The Personal Data Authority (AP) inadvertently placed analytical and tracking cookies on its own job website werkenbij.autoriteitpersoonsgegevens.nl. This collected visitors' personal data, when it should not have done so. The incident exposes pain points in the regulator's own control mechanisms.

March 31, 2025

News press release

News press release

What went wrong?

Due to a technical error at a third-party vendor, Google Analytics was accidentally activated, causing analytical and tracking cookies to be set. This collected IP addresses and technical data about web browsers used. Although the AP states that the data was not stored in the supplier's Google account due to a second error, this cannot be guaranteed with complete certainty. The AP has asked Google to delete all collected data.

In addition, functional cookies from Cloudflare were placed on behalf of video service Vimeo, intended to protect the video service from overload. These cookies tracked who viewed a video at what time. After discovery, the AP immediately took the video offline and asked the provider to remove the collected data.

Uncertainty about transfers and retention periods

The AP cannot rule out that personal data has been exported to countries outside the European Economic Area (EEA) without appropriate safeguards. According to Google, cookie information is anonymized or deleted within 18 months, but it is possible that data is kept elsewhere for longer. Cloudflare also indicates that data will be deleted or destroyed after the retention period expires, but concrete timeframes are lacking.

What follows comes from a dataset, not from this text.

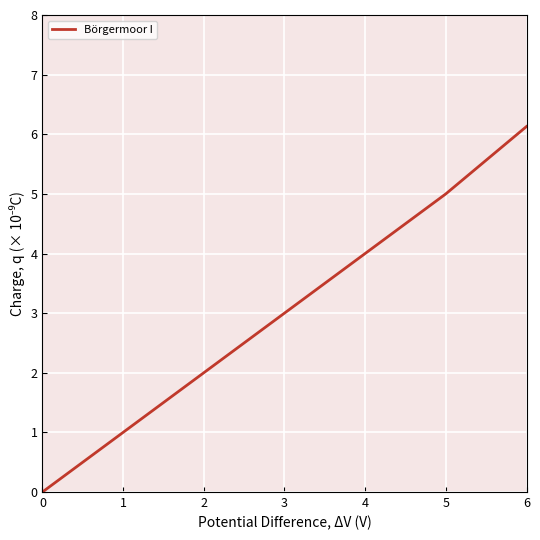

How many positive values are there?

6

Apologies and remedial measures

The AP acknowledges that the controls on the job site were inadequate. The process has been tightened with additional checks for high-risk processing before anything goes online. In addition, the regulator apologizes for the late communication to data subjects.

Recommendations for organizations

The AP advises data controllers to avoid similar situations:

  • Evaluate agreements with suppliers regularly and adjust as needed.

  • Before publication, check that all settings are correct and errors can be avoided.

  • Use methodologies such as OTAP (Development, Test, Acceptance, Production) for greater control.

  • Check that a data processing is truly necessary and in line with the processing register and privacy notice.

  • Have a clear cookie policy that complies with laws and regulations.

Repetition of errors

The incident with the job site is not the first time the AP has failed to comply with its own rules. Late last year, it was revealed that two newsletters had accidentally included a tracking pixel. This pixel registered whether a newsletter was opened, in violation of the AP's policy.

With recent events, the question arises as to how far the AP is able to combine strict enforcement on privacy rules with its own compliance with those same rules.